12/14/11

CAPOEIRA! ! !


Before you get a real experience about what CAPOEIRA is, please get some advice from wikipedia's artcicle (Capoeira):

In capoeira, music sets the rhythm, the style of play, and the energy of a game. In its most traditional setting, there are three main styles of song that weave together the structure of the capoeira Angola roda.

The Angola roda represents the most strict and traditional format for capoeira and is ideally suited for an introduction and discussion of the music. Though we may consider the music traditional, because it has been passed orally from one to the next until the early - mid 20th century when songs and rhythms began to be notated and recorded, there is no record of to what extent and exactly how the music has evolved over time.

Capoeira's African heritage plays a heavy role in the way capoeira is perceived by its practitioners and understood at a subconscious level. It is a common feature of many African ethnic groups, for instance, as well as others throughout the world, that music is not so much a form of personal entertainment as it is a medium to bring about group cohesion and dynamic.

Music in the context of capoeira is used to create a sacred space through both the physical act of forming a circle (the roda) and an aural space that is believed to connect to the spirit world.

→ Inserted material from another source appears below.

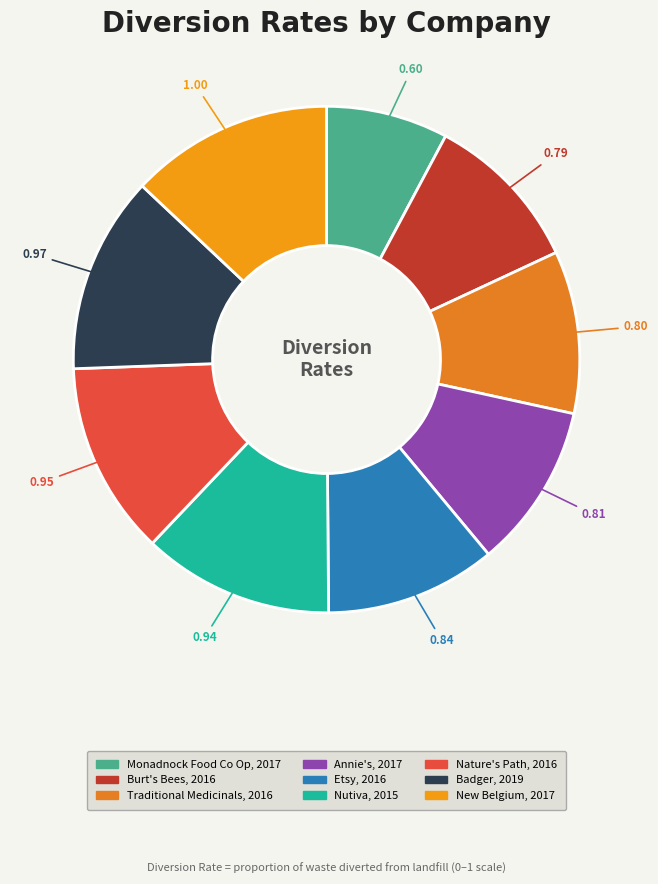

Which has a higher value, Traditional Medicinals, 2016 or New Belgium, 2017?

New Belgium, 2017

This deeper religious significance exists more as a social memory to most capoeira groups, but is generally understood as evidenced in the use of ngoma drums (the atabaques of Yoruba candomblé), the berimbau whose earlier forms were used in rituals in Africa and the diaspora in speaking with ancestors, the ever-present term axé which signifies life force, the invocation of both African and Catholic spirituality, and certain semi-ritualized movements used in Capoeira Angola that bring "spiritual protection".